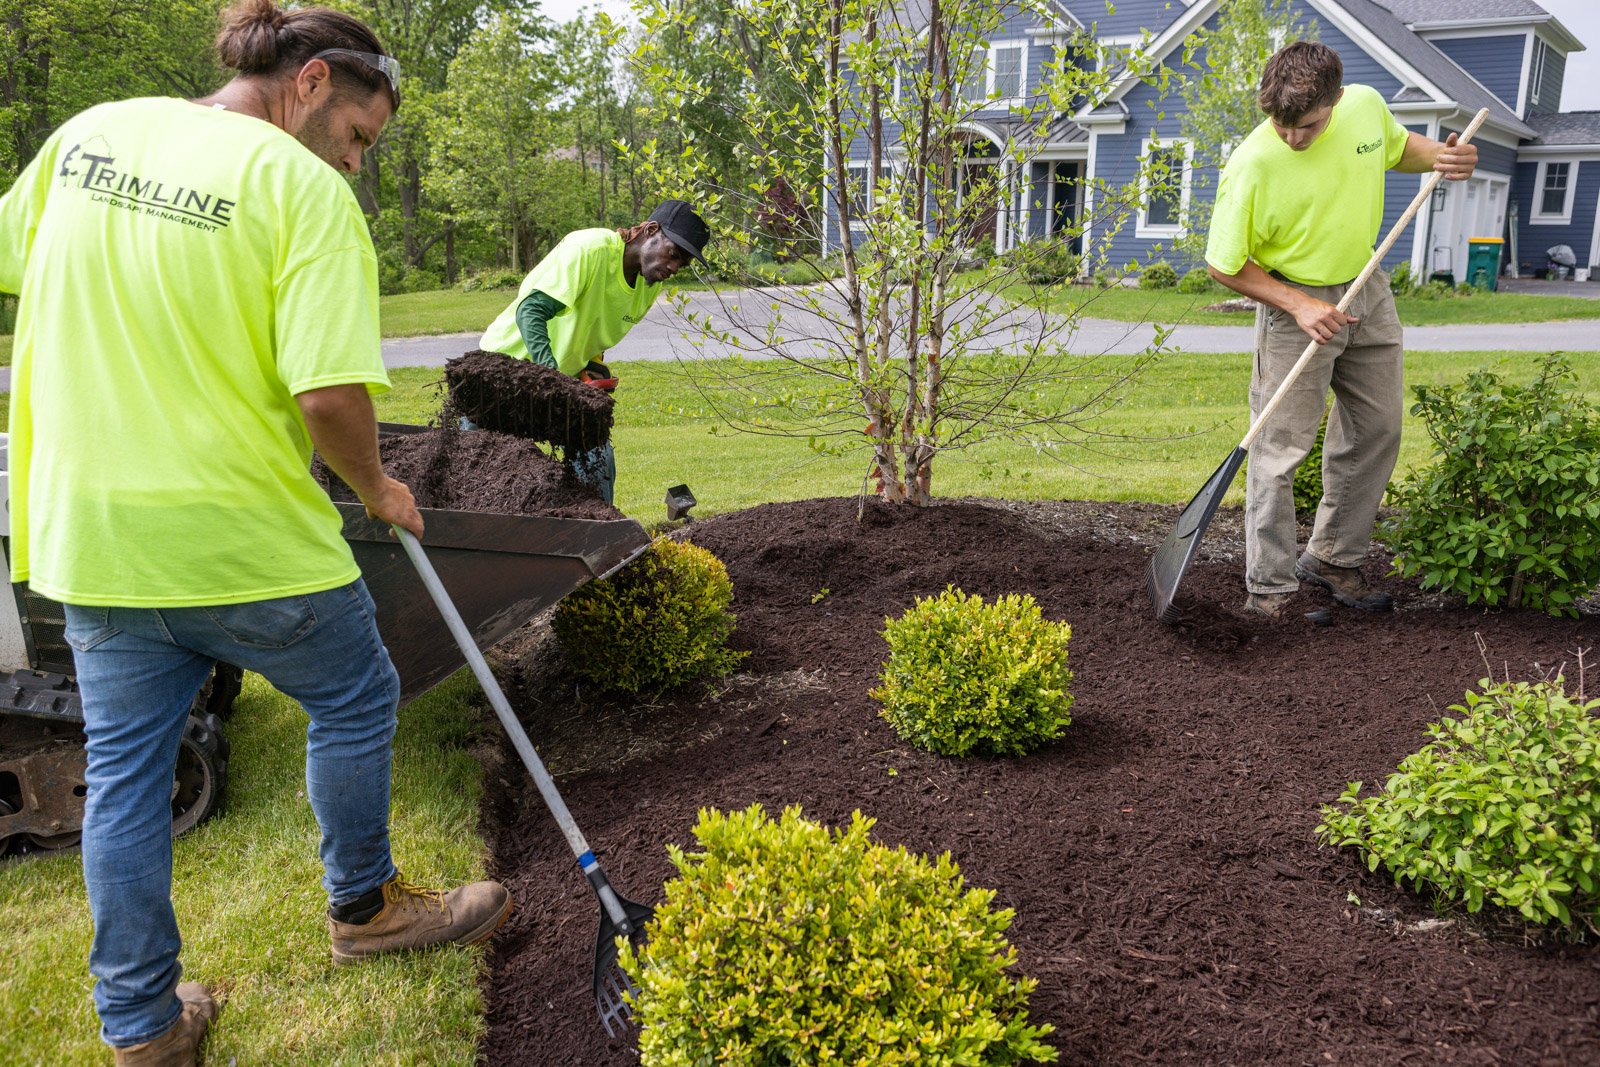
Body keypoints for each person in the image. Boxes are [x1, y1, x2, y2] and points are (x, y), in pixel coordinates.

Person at [0, 2, 511, 1062]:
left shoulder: (91, 135)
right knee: (358, 693)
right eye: (361, 139)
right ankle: (364, 909)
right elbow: (328, 397)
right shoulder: (301, 192)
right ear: (313, 81)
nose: (358, 165)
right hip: (238, 538)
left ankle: (142, 1028)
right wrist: (378, 489)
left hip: (92, 537)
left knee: (127, 775)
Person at [1205, 41, 1477, 619]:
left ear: (1336, 101)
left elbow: (1398, 149)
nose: (1293, 138)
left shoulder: (1365, 106)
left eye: (1307, 126)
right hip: (1292, 302)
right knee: (1279, 451)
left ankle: (1332, 557)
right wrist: (1299, 305)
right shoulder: (1253, 163)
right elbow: (1224, 264)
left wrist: (1441, 157)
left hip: (1366, 286)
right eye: (1281, 125)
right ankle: (1270, 590)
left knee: (1378, 427)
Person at [478, 200, 711, 503]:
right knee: (487, 475)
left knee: (597, 455)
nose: (674, 267)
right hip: (500, 373)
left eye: (682, 264)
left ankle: (599, 537)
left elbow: (592, 325)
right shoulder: (589, 249)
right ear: (651, 230)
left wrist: (589, 365)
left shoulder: (648, 284)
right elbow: (531, 311)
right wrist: (551, 377)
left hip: (554, 384)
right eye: (674, 254)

◆ What is being asked ◆
Please reproduce, word for word, every line from the line with "left knee: (597, 455)" to the final line above, including both ends.

◆ Exercise solution ◆
left knee: (597, 455)
nose: (674, 267)
right hip: (500, 373)
left eye: (682, 264)
left ankle: (599, 537)
left elbow: (592, 325)
right shoulder: (589, 249)
right ear: (651, 230)
left wrist: (589, 365)
left shoulder: (648, 284)
right elbow: (531, 311)
right wrist: (551, 377)
left hip: (554, 384)
right eye: (674, 254)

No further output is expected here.